Effect of accelerated carbonation of fully recycled aggregates on fracture behaviour of concrete

Abstract

Accelerated carbonation of recycled aggregates (RAs) enables fast carbon sequestration while improving engineering properties of prepared concrete. This paper presents a systematic experimental study on the fracture behaviour of concrete with carbonated recycled coarse and fine aggregates (RCA and RFA), in terms of fracture parameters and fracture process zone (FPZ). The relevant influencing mechanism was investigated by relating the macroscopic fracture responses to microstructural features. Results indicate that carbonated RFA mainly enhanced the initial fracture toughness of concrete, while carbonated RCA primarily increased its unstable fracture toughness.
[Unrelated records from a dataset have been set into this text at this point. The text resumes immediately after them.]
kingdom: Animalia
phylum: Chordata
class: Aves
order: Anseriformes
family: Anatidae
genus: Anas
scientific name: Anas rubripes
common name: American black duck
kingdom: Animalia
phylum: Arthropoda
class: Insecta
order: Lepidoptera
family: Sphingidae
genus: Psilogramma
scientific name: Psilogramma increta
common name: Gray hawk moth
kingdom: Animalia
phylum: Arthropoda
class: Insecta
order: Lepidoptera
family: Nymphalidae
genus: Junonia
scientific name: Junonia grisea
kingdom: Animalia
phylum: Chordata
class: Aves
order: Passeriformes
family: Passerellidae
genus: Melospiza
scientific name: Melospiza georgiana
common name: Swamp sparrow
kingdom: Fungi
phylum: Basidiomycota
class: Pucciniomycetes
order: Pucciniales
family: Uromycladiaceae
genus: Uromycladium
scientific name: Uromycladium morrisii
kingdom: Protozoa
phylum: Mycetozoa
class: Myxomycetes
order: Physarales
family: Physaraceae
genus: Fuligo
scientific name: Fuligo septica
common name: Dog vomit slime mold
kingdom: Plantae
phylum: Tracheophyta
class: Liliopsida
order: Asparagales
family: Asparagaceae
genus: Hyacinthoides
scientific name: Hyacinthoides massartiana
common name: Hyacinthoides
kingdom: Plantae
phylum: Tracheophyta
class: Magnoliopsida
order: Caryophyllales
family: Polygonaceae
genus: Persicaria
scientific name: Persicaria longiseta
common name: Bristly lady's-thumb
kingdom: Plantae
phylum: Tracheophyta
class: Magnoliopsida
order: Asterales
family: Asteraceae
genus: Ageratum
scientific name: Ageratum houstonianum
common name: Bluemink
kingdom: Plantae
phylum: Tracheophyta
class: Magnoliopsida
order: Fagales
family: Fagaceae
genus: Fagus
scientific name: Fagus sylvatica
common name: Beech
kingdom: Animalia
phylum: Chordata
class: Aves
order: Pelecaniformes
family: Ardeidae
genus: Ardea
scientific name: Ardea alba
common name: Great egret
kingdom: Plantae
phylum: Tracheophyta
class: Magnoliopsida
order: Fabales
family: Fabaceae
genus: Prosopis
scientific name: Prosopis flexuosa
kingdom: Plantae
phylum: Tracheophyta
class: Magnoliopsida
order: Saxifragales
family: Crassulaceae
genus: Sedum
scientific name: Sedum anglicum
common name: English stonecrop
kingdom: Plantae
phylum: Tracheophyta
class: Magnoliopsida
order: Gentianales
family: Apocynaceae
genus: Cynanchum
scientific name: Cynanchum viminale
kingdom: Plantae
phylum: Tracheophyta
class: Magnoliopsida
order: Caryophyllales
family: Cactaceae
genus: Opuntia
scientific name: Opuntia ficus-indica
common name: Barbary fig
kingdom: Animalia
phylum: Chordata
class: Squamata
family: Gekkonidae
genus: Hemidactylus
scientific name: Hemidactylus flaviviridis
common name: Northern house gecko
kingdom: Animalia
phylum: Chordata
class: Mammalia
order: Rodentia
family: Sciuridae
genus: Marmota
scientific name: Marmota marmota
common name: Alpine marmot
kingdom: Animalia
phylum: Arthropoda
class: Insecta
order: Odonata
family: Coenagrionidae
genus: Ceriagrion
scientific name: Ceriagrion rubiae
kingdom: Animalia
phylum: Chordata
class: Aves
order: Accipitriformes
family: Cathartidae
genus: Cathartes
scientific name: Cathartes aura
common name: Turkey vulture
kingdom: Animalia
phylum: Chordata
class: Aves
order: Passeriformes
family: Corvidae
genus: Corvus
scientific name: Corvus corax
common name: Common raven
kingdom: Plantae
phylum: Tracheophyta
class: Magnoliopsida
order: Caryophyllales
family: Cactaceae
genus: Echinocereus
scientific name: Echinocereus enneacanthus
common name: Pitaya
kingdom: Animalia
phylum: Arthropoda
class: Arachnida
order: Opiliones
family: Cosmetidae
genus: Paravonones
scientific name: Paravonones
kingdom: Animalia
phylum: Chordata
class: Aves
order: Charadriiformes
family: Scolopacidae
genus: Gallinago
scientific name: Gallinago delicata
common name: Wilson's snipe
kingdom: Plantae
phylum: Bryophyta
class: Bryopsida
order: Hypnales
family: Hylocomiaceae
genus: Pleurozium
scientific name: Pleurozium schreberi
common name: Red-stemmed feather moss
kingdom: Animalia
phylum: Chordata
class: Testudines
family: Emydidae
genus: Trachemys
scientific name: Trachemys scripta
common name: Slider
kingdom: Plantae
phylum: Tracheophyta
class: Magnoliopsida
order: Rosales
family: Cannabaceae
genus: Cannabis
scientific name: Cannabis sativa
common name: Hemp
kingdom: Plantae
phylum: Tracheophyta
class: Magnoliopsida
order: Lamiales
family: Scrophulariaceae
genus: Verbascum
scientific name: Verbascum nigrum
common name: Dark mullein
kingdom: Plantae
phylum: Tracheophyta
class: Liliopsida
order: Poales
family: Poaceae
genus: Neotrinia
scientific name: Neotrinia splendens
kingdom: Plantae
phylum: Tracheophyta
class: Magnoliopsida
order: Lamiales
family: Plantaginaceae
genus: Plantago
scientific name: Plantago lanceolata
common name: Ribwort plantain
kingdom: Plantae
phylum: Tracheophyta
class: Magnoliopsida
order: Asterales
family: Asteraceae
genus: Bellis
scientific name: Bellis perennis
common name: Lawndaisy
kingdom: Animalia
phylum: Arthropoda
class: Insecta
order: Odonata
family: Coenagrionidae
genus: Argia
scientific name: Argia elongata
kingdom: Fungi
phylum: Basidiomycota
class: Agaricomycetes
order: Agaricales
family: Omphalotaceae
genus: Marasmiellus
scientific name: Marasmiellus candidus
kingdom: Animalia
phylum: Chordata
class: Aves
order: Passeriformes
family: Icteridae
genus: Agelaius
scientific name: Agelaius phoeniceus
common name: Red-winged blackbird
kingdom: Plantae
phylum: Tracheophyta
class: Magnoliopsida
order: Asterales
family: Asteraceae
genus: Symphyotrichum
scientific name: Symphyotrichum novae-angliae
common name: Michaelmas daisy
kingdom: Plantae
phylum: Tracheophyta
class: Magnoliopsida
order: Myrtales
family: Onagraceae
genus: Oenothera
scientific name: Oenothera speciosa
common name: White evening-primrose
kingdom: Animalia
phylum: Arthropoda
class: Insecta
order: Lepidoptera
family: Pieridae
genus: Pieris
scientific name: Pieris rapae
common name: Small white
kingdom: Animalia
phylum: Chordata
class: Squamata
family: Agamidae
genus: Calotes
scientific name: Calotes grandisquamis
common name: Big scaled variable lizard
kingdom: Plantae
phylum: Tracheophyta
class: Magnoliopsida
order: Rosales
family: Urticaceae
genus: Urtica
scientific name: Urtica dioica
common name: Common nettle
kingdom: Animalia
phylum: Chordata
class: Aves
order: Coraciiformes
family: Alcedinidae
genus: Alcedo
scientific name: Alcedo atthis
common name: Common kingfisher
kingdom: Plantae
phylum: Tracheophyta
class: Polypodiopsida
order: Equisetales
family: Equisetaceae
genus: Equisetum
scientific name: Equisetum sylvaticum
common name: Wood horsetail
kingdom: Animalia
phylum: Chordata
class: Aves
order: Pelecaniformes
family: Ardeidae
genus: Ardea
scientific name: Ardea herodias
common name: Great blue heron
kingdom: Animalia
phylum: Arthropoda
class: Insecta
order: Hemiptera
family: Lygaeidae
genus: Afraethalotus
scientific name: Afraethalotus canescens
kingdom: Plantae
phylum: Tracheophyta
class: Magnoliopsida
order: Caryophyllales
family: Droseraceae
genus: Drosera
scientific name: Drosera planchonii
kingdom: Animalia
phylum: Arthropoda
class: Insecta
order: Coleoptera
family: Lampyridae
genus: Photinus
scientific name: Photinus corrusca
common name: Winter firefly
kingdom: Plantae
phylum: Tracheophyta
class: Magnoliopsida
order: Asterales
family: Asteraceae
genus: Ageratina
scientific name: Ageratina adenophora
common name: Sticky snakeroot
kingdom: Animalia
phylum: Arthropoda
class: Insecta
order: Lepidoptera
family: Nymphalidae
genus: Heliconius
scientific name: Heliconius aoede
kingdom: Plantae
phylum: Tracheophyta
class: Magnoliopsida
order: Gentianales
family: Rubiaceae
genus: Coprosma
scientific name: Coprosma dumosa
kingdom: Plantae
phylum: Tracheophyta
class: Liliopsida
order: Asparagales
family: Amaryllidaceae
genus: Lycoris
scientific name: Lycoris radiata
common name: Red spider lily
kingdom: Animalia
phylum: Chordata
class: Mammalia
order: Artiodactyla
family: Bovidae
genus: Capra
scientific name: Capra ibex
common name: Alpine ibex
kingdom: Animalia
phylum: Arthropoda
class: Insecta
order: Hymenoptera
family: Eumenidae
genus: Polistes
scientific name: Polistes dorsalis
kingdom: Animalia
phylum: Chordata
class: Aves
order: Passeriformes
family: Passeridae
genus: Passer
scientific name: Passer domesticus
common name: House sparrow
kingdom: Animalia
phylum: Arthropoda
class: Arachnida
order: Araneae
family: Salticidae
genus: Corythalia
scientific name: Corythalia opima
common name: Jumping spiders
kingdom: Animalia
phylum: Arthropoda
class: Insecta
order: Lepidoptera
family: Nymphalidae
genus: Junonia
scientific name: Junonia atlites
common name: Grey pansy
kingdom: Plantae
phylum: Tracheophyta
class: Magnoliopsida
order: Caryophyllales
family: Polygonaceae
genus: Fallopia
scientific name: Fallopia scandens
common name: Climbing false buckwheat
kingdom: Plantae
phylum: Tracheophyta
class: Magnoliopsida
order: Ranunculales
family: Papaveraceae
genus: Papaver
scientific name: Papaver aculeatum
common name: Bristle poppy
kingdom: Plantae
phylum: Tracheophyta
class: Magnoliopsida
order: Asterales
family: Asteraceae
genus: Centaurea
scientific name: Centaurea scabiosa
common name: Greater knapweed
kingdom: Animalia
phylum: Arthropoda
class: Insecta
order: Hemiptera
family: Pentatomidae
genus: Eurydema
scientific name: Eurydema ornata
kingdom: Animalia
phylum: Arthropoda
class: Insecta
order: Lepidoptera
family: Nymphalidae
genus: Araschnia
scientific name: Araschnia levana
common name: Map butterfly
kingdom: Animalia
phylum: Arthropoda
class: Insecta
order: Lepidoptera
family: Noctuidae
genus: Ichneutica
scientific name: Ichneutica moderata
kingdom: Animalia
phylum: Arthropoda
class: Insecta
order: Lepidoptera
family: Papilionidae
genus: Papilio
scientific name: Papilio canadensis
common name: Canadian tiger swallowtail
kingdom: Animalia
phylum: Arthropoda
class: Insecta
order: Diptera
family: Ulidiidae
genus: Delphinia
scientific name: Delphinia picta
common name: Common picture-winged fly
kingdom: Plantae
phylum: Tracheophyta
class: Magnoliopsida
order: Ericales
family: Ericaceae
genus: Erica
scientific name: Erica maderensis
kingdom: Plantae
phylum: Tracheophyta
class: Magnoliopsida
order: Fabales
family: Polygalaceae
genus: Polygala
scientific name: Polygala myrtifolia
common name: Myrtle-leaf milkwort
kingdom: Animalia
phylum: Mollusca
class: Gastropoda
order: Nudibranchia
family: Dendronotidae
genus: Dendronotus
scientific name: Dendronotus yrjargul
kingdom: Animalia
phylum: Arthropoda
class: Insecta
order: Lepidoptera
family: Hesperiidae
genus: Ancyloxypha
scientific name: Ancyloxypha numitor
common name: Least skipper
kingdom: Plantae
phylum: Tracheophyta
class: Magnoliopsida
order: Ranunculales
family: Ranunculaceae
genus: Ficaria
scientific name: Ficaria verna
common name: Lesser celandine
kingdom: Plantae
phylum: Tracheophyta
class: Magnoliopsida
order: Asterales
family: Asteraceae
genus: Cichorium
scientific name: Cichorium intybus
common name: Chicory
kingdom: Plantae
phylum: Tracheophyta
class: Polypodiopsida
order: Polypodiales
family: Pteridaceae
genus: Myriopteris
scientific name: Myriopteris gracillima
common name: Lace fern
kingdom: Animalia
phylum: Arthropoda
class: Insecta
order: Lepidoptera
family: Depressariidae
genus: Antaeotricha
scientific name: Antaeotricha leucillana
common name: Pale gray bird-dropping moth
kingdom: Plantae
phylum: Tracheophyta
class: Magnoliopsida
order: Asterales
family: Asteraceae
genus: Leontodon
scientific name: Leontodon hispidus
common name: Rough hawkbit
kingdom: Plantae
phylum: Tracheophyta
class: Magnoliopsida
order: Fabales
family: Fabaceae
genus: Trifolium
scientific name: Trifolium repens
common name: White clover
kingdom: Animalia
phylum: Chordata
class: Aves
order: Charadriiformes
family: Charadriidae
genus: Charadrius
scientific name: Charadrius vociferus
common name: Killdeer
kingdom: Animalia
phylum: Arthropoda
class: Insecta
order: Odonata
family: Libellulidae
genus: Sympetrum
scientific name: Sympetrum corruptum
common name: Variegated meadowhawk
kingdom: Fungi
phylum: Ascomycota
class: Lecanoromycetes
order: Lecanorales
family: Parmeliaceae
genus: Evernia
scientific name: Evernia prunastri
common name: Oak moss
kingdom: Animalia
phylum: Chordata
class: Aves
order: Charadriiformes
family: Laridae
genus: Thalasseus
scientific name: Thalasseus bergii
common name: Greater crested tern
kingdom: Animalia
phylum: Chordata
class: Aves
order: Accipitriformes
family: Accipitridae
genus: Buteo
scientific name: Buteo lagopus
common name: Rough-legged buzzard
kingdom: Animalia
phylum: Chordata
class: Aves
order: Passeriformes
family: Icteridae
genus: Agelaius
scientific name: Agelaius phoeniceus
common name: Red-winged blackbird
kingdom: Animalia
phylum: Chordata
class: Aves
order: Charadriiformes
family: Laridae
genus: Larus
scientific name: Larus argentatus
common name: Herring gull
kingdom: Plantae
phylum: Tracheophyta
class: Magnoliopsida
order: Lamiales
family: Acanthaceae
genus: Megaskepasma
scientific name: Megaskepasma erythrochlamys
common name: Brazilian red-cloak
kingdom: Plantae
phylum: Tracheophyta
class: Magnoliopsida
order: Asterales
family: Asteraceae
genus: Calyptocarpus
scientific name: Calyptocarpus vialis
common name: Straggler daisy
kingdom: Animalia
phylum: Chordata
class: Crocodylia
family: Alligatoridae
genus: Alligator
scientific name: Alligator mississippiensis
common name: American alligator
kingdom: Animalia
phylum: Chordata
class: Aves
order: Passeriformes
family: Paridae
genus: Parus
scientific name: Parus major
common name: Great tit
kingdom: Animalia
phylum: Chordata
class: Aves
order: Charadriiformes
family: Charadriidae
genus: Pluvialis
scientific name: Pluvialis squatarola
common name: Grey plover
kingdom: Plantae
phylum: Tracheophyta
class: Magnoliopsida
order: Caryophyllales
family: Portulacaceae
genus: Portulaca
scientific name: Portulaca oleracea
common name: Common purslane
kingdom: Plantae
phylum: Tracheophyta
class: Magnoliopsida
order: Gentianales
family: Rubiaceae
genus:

The enhancement of fracture energy was closely associated with carbonated RCA and RFA. The utilization of RFA resulted in the looseness and higher porosity of mortar matrix, which reduced the crack initiation resistance of concrete, mainly affecting its initial cracking stage. The incorporation of RCA reduced crack bifurcation and deflection of concrete, leading to a smaller width of FPZ, which made the initial descending segment of the tension softening curve (TSC) steeper and its tail segment shorter. The carbonation treatment of RAs improved the densification of the adhered old mortar and reduced the porosity of prepared concrete, rising the cracking resistance and inducing a wider FPZ. As a result, the initial descending segment of TSC became flatter and its tail segment tended to be longer.